A pandemia de coronavírus e o consequente isolamento social recomendado pelas autoridades geram dúvidas sobre como fica a situação para os trabalhadores domésticos. Aqueles formalizados vivenciam negociações com o patrão que envolvem de férias antecipadas à flexibilização de horários. Enquanto os informais lidam com a dispensa de seus serviços e incertezas sobre como ficará a renda. Nesse contexto, especialistas indicam negociação.

Em Goiás, são 273 mil trabalhadores nessa condição, sendo 91 mil com carteira assinada e 182 mil sem – domésticas em situação irregular e diaristas –, segundo os últimos dados do IBGE, referentes ao quarto trimestre de 2019. Com duas crianças em casa, a advogada Caroline Silva, de 32 anos, faz parte do grupo de empregadoras que optou por flexibilizações e mantém o emprego de duas funcionárias que trabalham em casa.

“Estou em home office, meu marido foi liberado e também está”, pontua sobre o que a fez adotar a estratégia de uma funcionária passar a dormir na residência nesse período de isolamento social para ter os trabalhos domésticos em dia e em segurança. Para a outra trabalhadora, a solução encontrada pela família foi dar 15 dias de licença. “Ela pegava três ônibus para vir trabalhar, não tinha como continuar”, explica.

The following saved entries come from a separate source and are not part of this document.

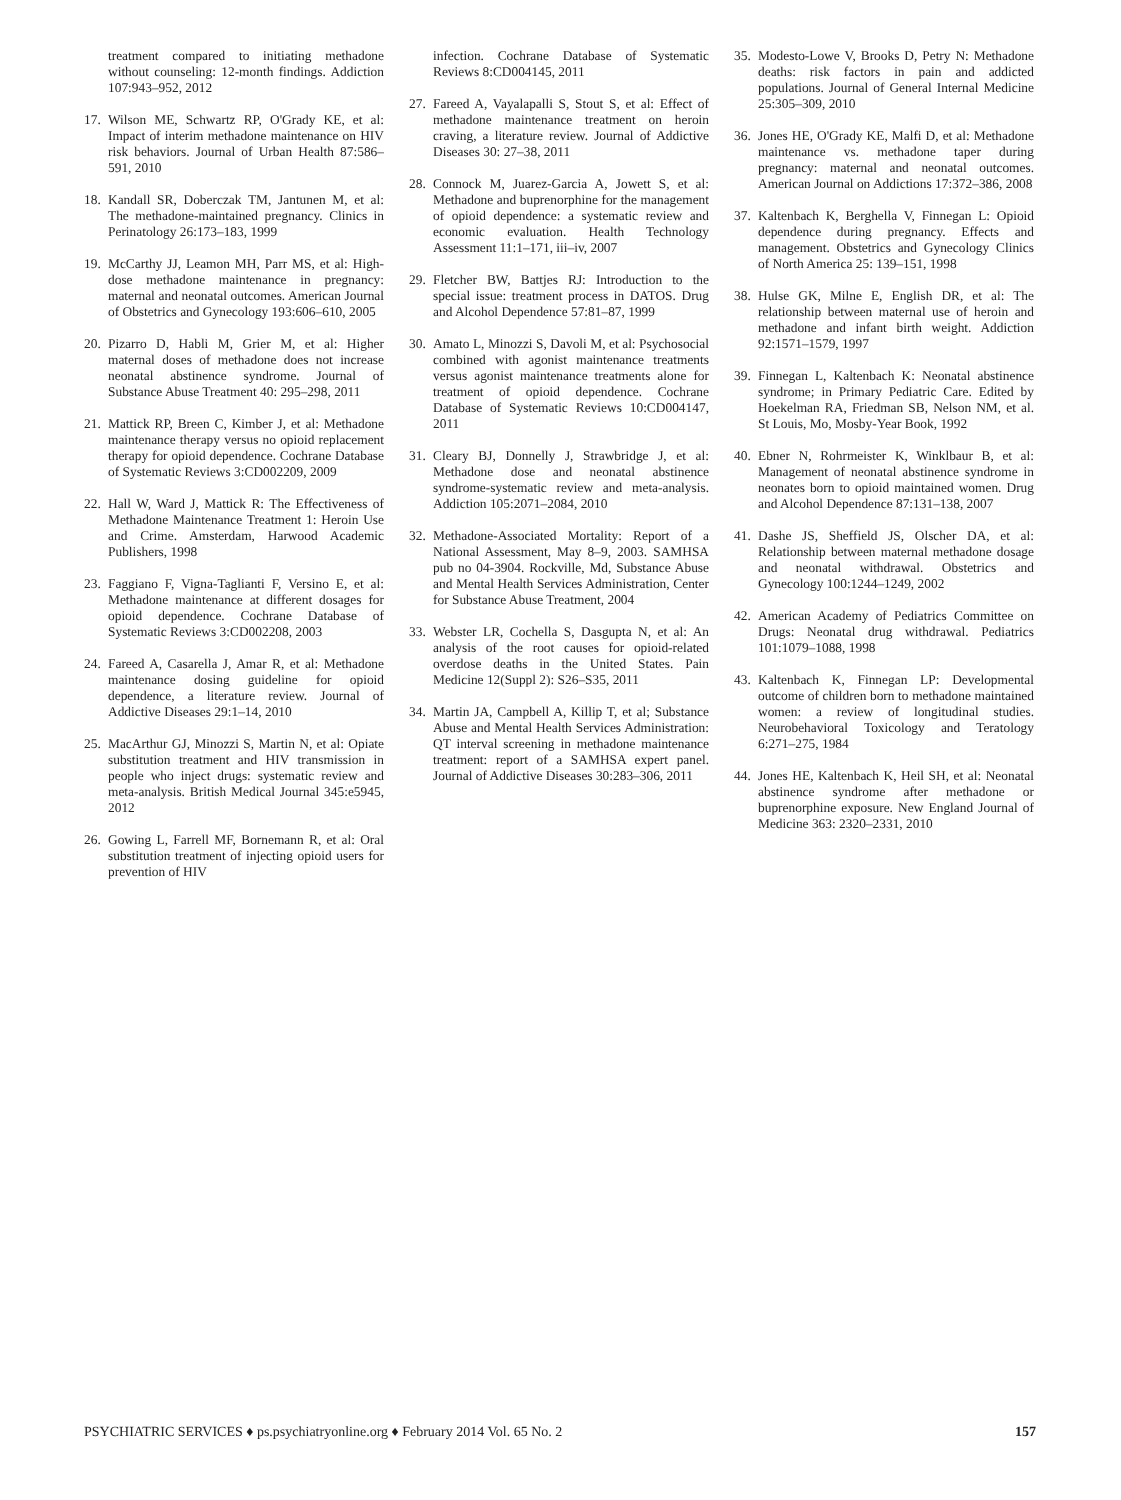treatment compared to initiating methadone without counseling: 12-month findings. Addiction 107:943–952, 2012
17. Wilson ME, Schwartz RP, O'Grady KE, et al: Impact of interim methadone maintenance on HIV risk behaviors. Journal of Urban Health 87:586–591, 2010
18. Kandall SR, Doberczak TM, Jantunen M, et al: The methadone-maintained pregnancy. Clinics in Perinatology 26:173–183, 1999
19. McCarthy JJ, Leamon MH, Parr MS, et al: High-dose methadone maintenance in pregnancy: maternal and neonatal outcomes. American Journal of Obstetrics and Gynecology 193:606–610, 2005
20. Pizarro D, Habli M, Grier M, et al: Higher maternal doses of methadone does not increase neonatal abstinence syndrome. Journal of Substance Abuse Treatment 40: 295–298, 2011
21. Mattick RP, Breen C, Kimber J, et al: Methadone maintenance therapy versus no opioid replacement therapy for opioid dependence. Cochrane Database of Systematic Reviews 3:CD002209, 2009
22. Hall W, Ward J, Mattick R: The Effectiveness of Methadone Maintenance Treatment 1: Heroin Use and Crime. Amsterdam, Harwood Academic Publishers, 1998
23. Faggiano F, Vigna-Taglianti F, Versino E, et al: Methadone maintenance at different dosages for opioid dependence. Cochrane Database of Systematic Reviews 3:CD002208, 2003
24. Fareed A, Casarella J, Amar R, et al: Methadone maintenance dosing guideline for opioid dependence, a literature review. Journal of Addictive Diseases 29:1–14, 2010
25. MacArthur GJ, Minozzi S, Martin N, et al: Opiate substitution treatment and HIV transmission in people who inject drugs: systematic review and meta-analysis. British Medical Journal 345:e5945, 2012
26. Gowing L, Farrell MF, Bornemann R, et al: Oral substitution treatment of injecting opioid users for prevention of HIV
infection. Cochrane Database of Systematic Reviews 8:CD004145, 2011
27. Fareed A, Vayalapalli S, Stout S, et al: Effect of methadone maintenance treatment on heroin craving, a literature review. Journal of Addictive Diseases 30: 27–38, 2011
28. Connock M, Juarez-Garcia A, Jowett S, et al: Methadone and buprenorphine for the management of opioid dependence: a systematic review and economic evaluation. Health Technology Assessment 11:1–171, iii–iv, 2007
29. Fletcher BW, Battjes RJ: Introduction to the special issue: treatment process in DATOS. Drug and Alcohol Dependence 57:81–87, 1999
30. Amato L, Minozzi S, Davoli M, et al: Psychosocial combined with agonist maintenance treatments versus agonist maintenance treatments alone for treatment of opioid dependence. Cochrane Database of Systematic Reviews 10:CD004147, 2011
31. Cleary BJ, Donnelly J, Strawbridge J, et al: Methadone dose and neonatal abstinence syndrome-systematic review and meta-analysis. Addiction 105:2071–2084, 2010
32. Methadone-Associated Mortality: Report of a National Assessment, May 8–9, 2003. SAMHSA pub no 04-3904. Rockville, Md, Substance Abuse and Mental Health Services Administration, Center for Substance Abuse Treatment, 2004
33. Webster LR, Cochella S, Dasgupta N, et al: An analysis of the root causes for opioid-related overdose deaths in the United States. Pain Medicine 12(Suppl 2): S26–S35, 2011
34. Martin JA, Campbell A, Killip T, et al; Substance Abuse and Mental Health Services Administration: QT interval screening in methadone maintenance treatment: report of a SAMHSA expert panel. Journal of Addictive Diseases 30:283–306, 2011
35. Modesto-Lowe V, Brooks D, Petry N: Methadone deaths: risk factors in pain and addicted populations. Journal of General Internal Medicine 25:305–309, 2010
36. Jones HE, O'Grady KE, Malfi D, et al: Methadone maintenance vs. methadone taper during pregnancy: maternal and neonatal outcomes. American Journal on Addictions 17:372–386, 2008
37. Kaltenbach K, Berghella V, Finnegan L: Opioid dependence during pregnancy. Effects and management. Obstetrics and Gynecology Clinics of North America 25: 139–151, 1998
38. Hulse GK, Milne E, English DR, et al: The relationship between maternal use of heroin and methadone and infant birth weight. Addiction 92:1571–1579, 1997
39. Finnegan L, Kaltenbach K: Neonatal abstinence syndrome; in Primary Pediatric Care. Edited by Hoekelman RA, Friedman SB, Nelson NM, et al. St Louis, Mo, Mosby-Year Book, 1992
40. Ebner N, Rohrmeister K, Winklbaur B, et al: Management of neonatal abstinence syndrome in neonates born to opioid maintained women. Drug and Alcohol Dependence 87:131–138, 2007
41. Dashe JS, Sheffield JS, Olscher DA, et al: Relationship between maternal methadone dosage and neonatal withdrawal. Obstetrics and Gynecology 100:1244–1249, 2002
42. American Academy of Pediatrics Committee on Drugs: Neonatal drug withdrawal. Pediatrics 101:1079–1088, 1998
43. Kaltenbach K, Finnegan LP: Developmental outcome of children born to methadone maintained women: a review of longitudinal studies. Neurobehavioral Toxicology and Teratology 6:271–275, 1984
44. Jones HE, Kaltenbach K, Heil SH, et al: Neonatal abstinence syndrome after methadone or buprenorphine exposure. New England Journal of Medicine 363: 2320–2331, 2010
PSYCHIATRIC SERVICES ♦ ps.psychiatryonline.org ♦ February 2014 Vol. 65 No. 2 157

Segundo o presidente do Instituto e do Portal Doméstica Legal, Mario Avelino, as ações da advogada goiana fazem parte do que é indicado a fazer nesse momento. Ele pontua que os empregadores devem considerar antecipação de férias, diminuição de jornada de trabalho e outras ações que possibilitem equilíbrio para não gerar prejuízos para ambos os lados.

“O que temos visto mais ocorrer no País não é demissão, mas formas de evitá-la, como as licenças para não ter o ir e vir”, pontua. Ele sugere que o banco de horas deve ser observado nesse momento e com afastamento poderá se tornar até mesmo negativo, com horas para que o trabalhador compense depois que retornar às atividades ou quando voltar a ter a carga horária convencional, por exemplo.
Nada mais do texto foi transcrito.